IN RE: THE PETITION OF THE CITY OF BECKLEY 194 W Va. 423 460 S.E. 2d 669 — Volunteer fire departments brought writ of certiorari challenging county commission's approval of city's petition for annexation
through minor boundary adjustment. The Circuit Court, Raleigh County, Robert A. Burnside, J., found departments lacked standing,
but granted relief through writ of prohibition after determining area to be annexed did not meet requirements of minor boundary adjustments.

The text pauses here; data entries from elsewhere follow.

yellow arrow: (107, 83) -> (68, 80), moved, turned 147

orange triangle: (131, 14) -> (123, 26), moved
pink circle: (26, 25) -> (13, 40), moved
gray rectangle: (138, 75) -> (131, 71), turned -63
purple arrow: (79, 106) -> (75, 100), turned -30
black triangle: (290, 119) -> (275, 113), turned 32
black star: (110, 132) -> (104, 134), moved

City appealed. The Supreme Court of Appeals, Miller, J., Retired, sitting by temporary assignment, held that:
(1) departments lacked standing to appeal commission's order, and
(2) circuit court erred in determining that commission acted unreasonably and exceeded its jurisdiction by granting annexation
through minor boundary adjustments. Reversed and remanded with directions.
IN RE: THE TAX ASSESSMENT AGAINST PURPLE TRUTLE, LLC v. GOODEN 223 W.Va. 755, 679 S.E.2d 587 — Taxpayers appealed decision of county board of equalization and review that affirmed property tax assessments
regarding subdivision lots. The Circuit Court, Berkeley County, David H. Sanders, J., granted summary judgment in favor of taxpayers.
Assessor appealed. The Supreme Court of Appeals held that where the petition for appeal, though presented to circuit court during designated
30-day period, is not accompanied by record from board's proceedings and such record is not provided within 30 days,
appeal has not been properly perfected and must be refused.
YOUNG v. MCINTYRE 223 W.Va. 60, 672 S.E.2d 196 — Decedent's son, individually and as administrator of decedent's estate, brought action to quiet title
to a one-half undivided interest in property. Decedent's former wife filed motion for summary judgment.
The Circuit Court, Berkeley County, Gray Silver, III, J., granted former wife's motion, and son appealed.
the Supreme Court of Appeals, Benjamin, J., held that:
(1) real estate settlement agreement incorporated into divorce decree did not constitute an equitable conversion;
(2) settlement agreement created a valid agreement to sell; and
(3) as a matter of first impression, decree and incorporated property settlement agreement severed joint tenancy.
GRIFFITH V. CONAGRA BRANDS, INC., West Virginia supreme Court of Appeals No. 11–0252, May 24, 2012 — Assessments against a foreign licensor for West Virginia corporation net income and business franchise tax,
on royalties earned from the nation-wide licensing of food industry trademarks and trade names, satisfied neither
“purposeful direction” under the Due Process Clause nor “significant economic presence”
under the Commerce Clause, where the foreign licensor, with no physical presence in this State,
did not sell or distribute food-related products or provide services in West Virginia and where:
(1) all products bearing the trademarks and trade names were manufactured solely by unrelated or
affiliated licensees of the foreign licensor outside of West Virginia,
(2) the foreign licensor did not direct or dictate how its licensees distributed the products and
(3) the licensees, operating no retail stores in West Virginia, sold the products only to wholesalers and retailers in this State.